**Your objective:** Would you output all the lines below precisely as they stand, leaving each picture out?

**Given data:**
┌──

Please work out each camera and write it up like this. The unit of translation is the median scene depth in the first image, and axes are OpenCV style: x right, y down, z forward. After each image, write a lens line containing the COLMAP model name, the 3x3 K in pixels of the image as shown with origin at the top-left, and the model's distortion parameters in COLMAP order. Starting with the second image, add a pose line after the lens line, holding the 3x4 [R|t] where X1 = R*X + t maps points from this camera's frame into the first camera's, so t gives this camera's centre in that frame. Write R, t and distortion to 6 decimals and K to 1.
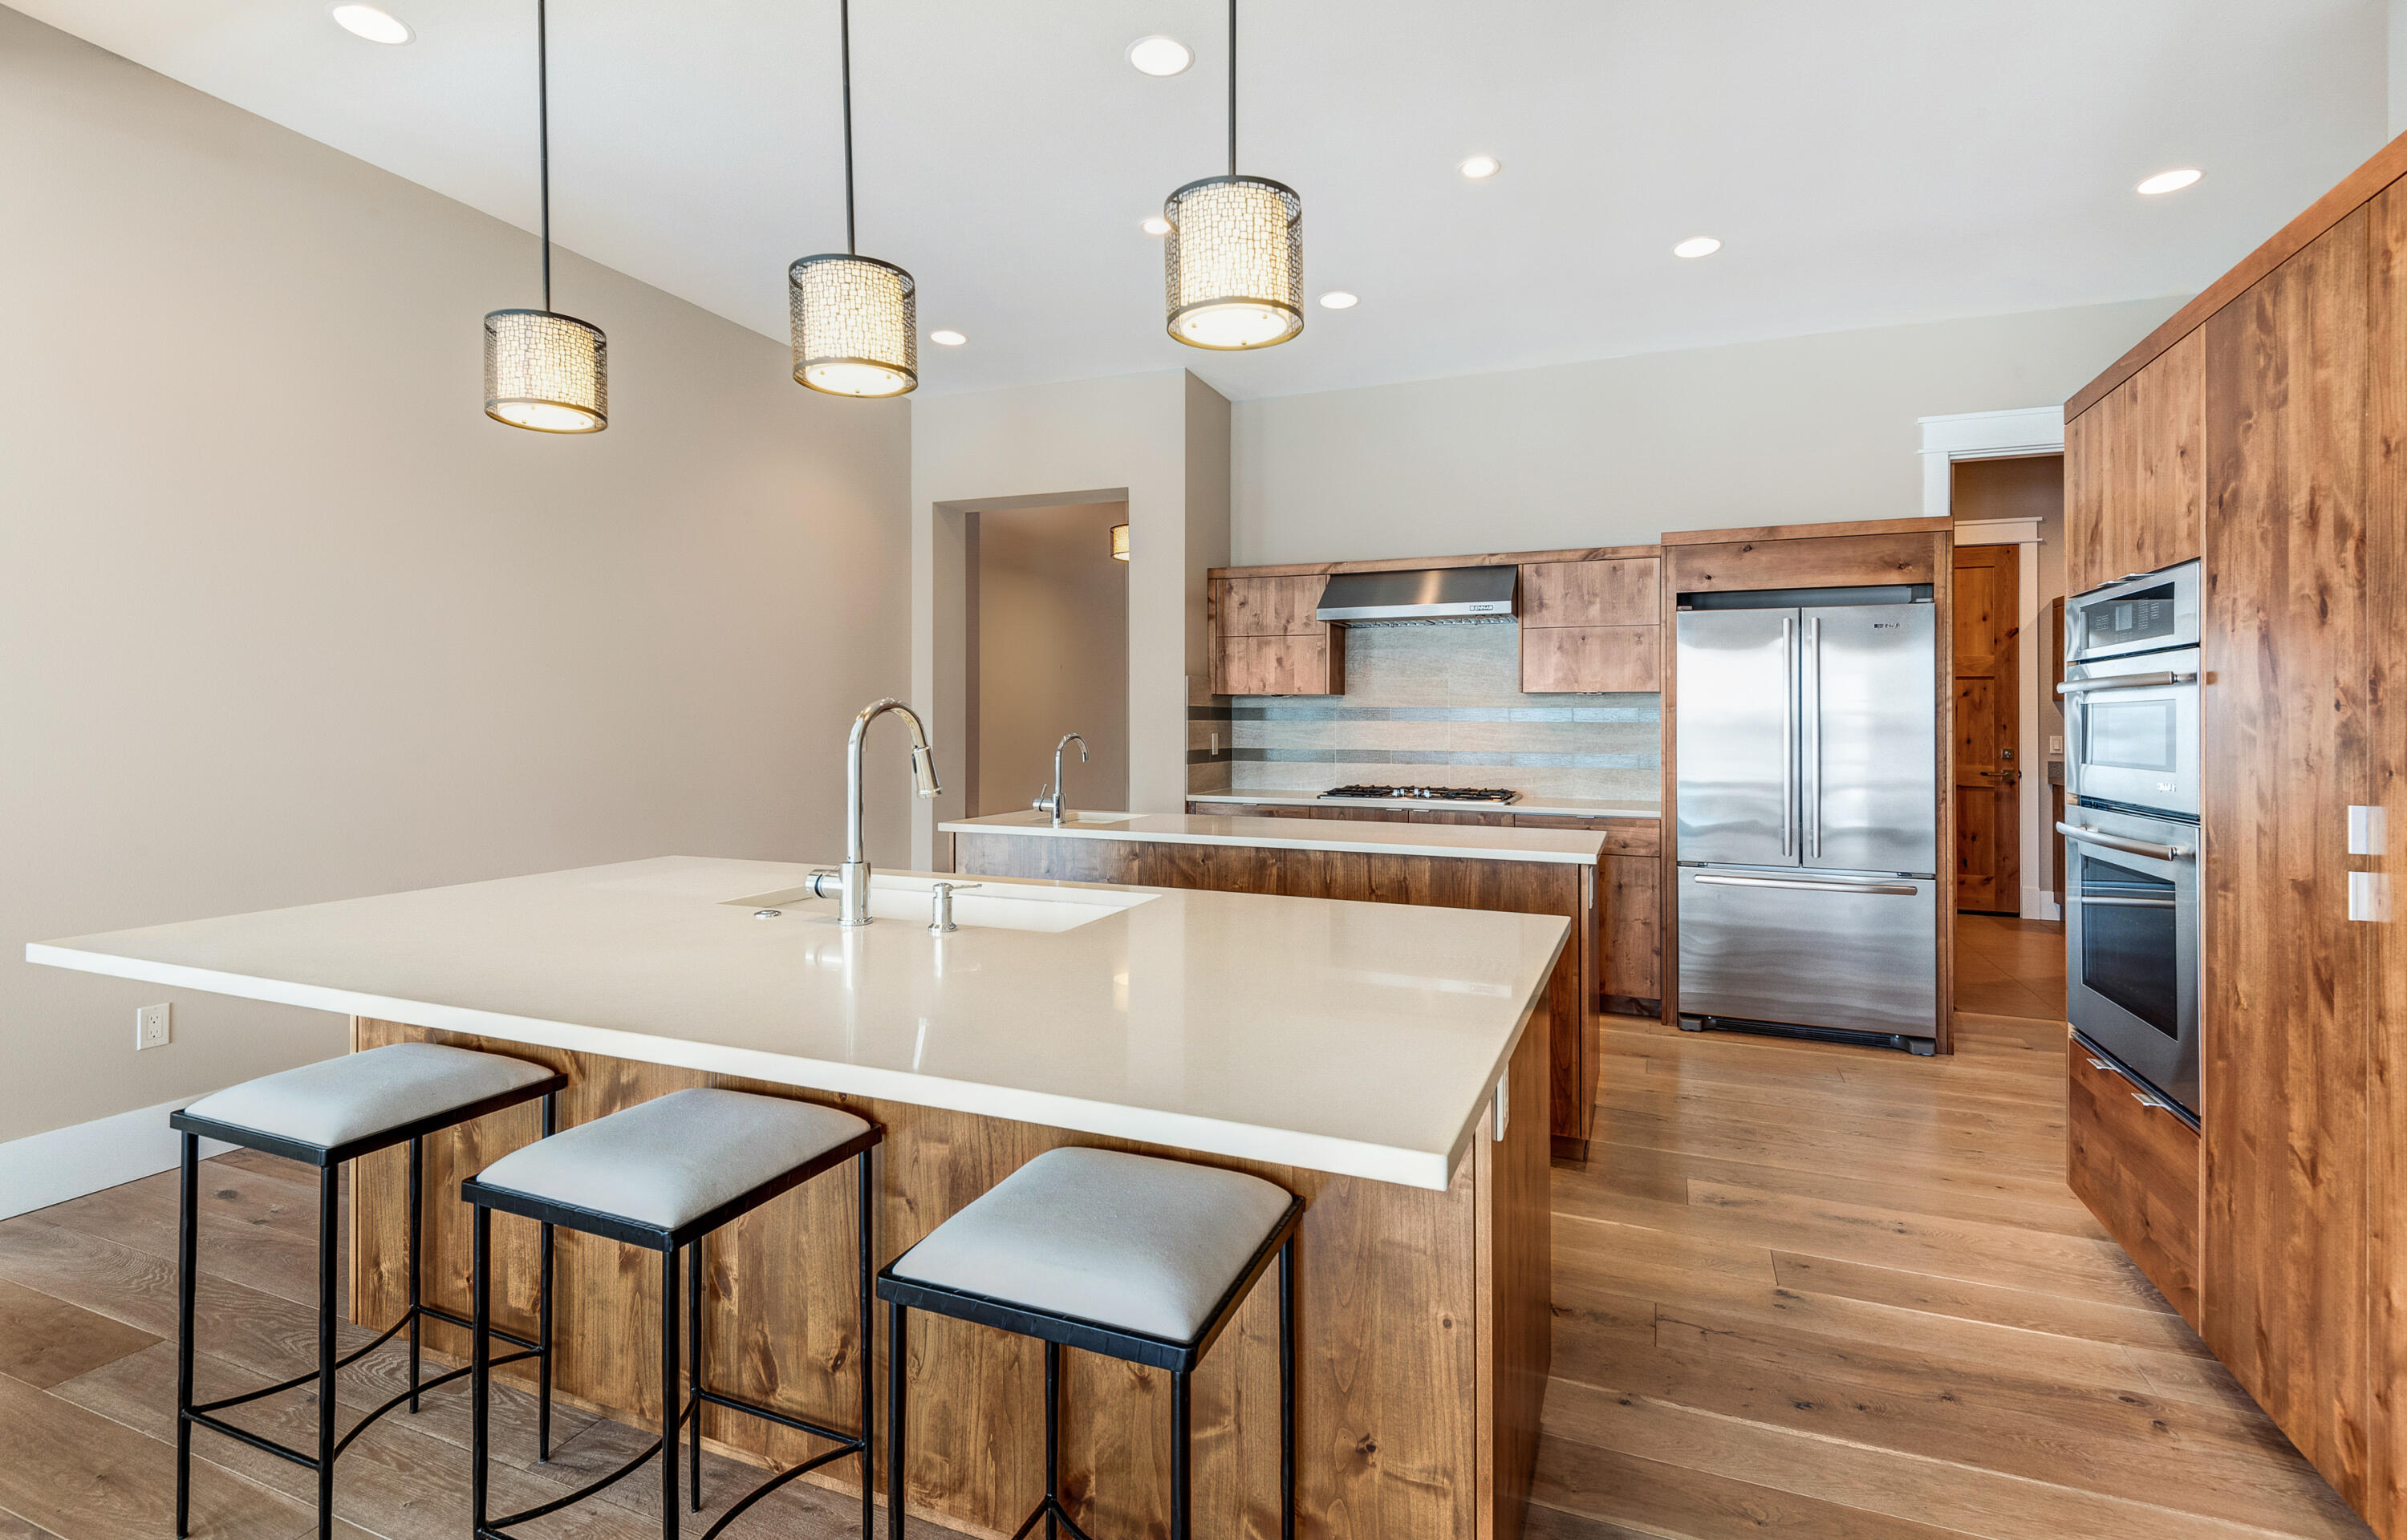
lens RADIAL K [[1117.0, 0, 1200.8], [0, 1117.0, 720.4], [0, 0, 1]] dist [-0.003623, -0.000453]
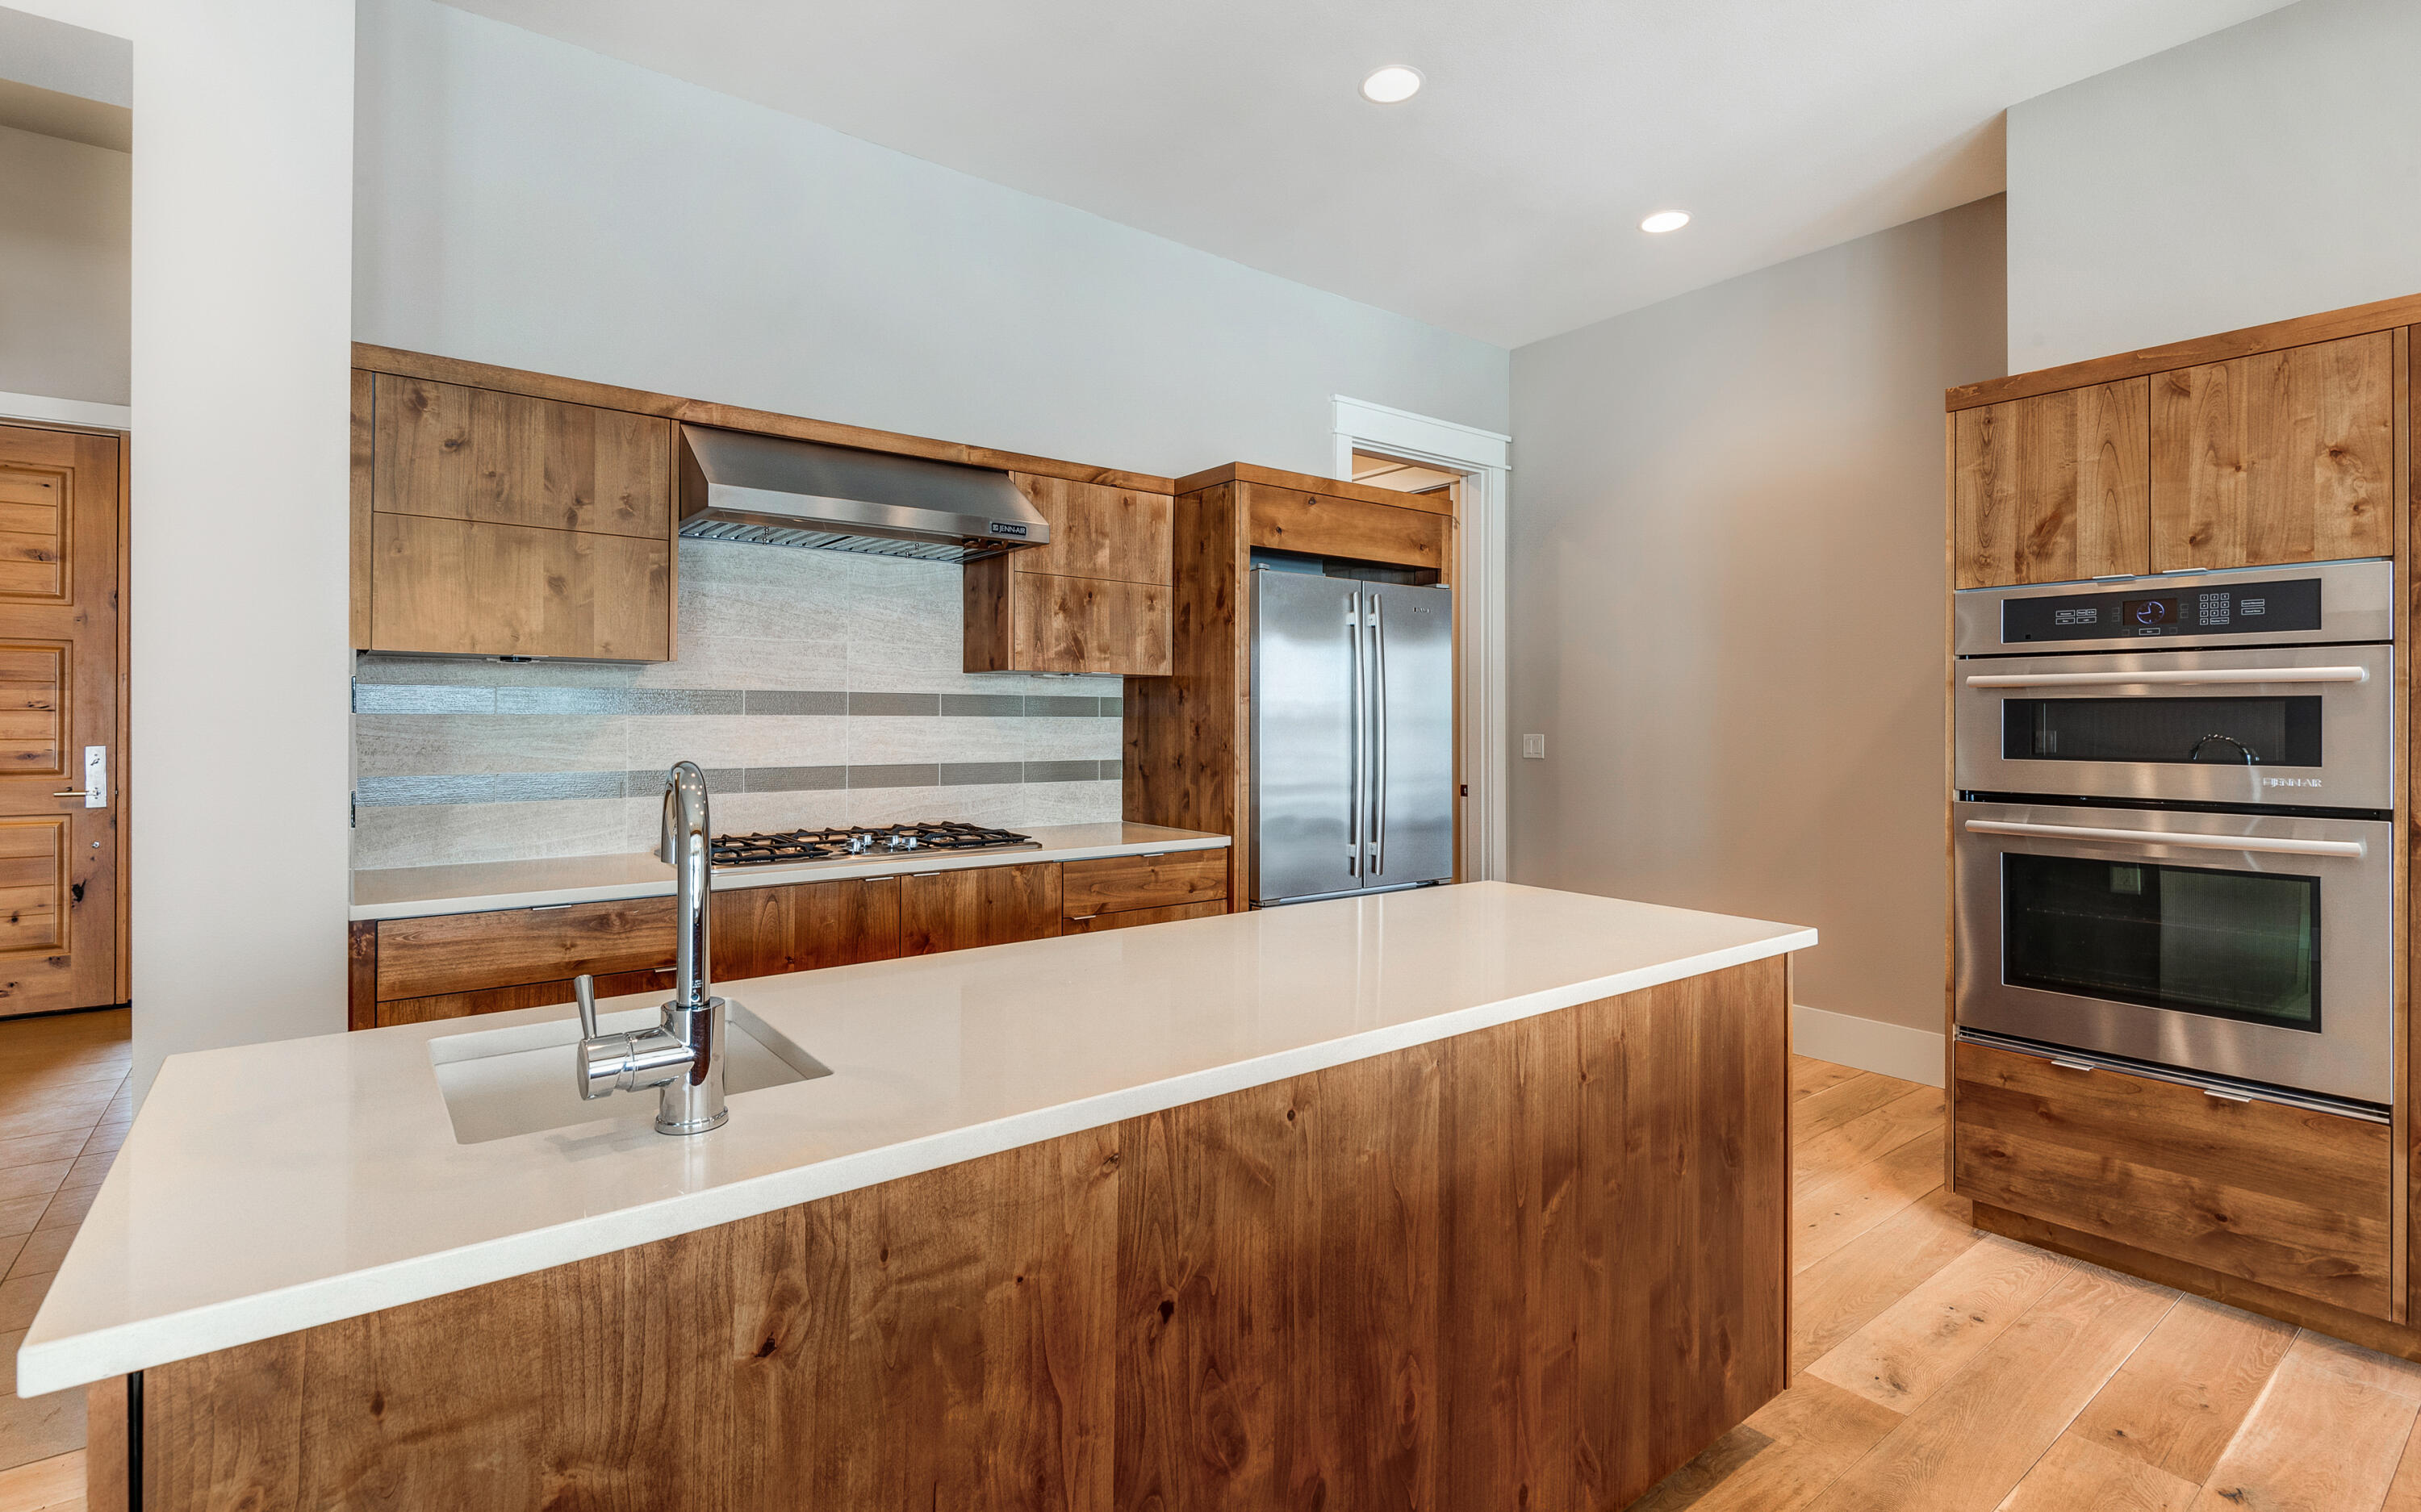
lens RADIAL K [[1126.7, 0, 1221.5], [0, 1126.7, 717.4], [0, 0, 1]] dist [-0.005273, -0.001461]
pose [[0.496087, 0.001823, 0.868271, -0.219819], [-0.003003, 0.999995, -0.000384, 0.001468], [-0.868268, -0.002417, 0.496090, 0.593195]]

└──

**Response to this exercise:**
Please work out each camera and write it up like this. The unit of translation is the median scene depth in the first image, and axes are OpenCV style: x right, y down, z forward. After each image, write a lens line containing the COLMAP model name, the 3x3 K in pixels of the image as shown with origin at the top-left, and the model's distortion parameters in COLMAP order. Starting with the second image, add a pose line after the lens line, holding the 3x4 [R|t] where X1 = R*X + t maps points from this camera's frame into the first camera's, so t gives this camera's centre in that frame. Write R, t and distortion to 6 decimals and K to 1.
lens RADIAL K [[1117.0, 0, 1200.8], [0, 1117.0, 720.4], [0, 0, 1]] dist [-0.003623, -0.000453]
lens RADIAL K [[1126.7, 0, 1221.5], [0, 1126.7, 717.4], [0, 0, 1]] dist [-0.005273, -0.001461]
pose [[0.496087, 0.001823, 0.868271, -0.219819], [-0.003003, 0.999995, -0.000384, 0.001468], [-0.868268, -0.002417, 0.496090, 0.593195]]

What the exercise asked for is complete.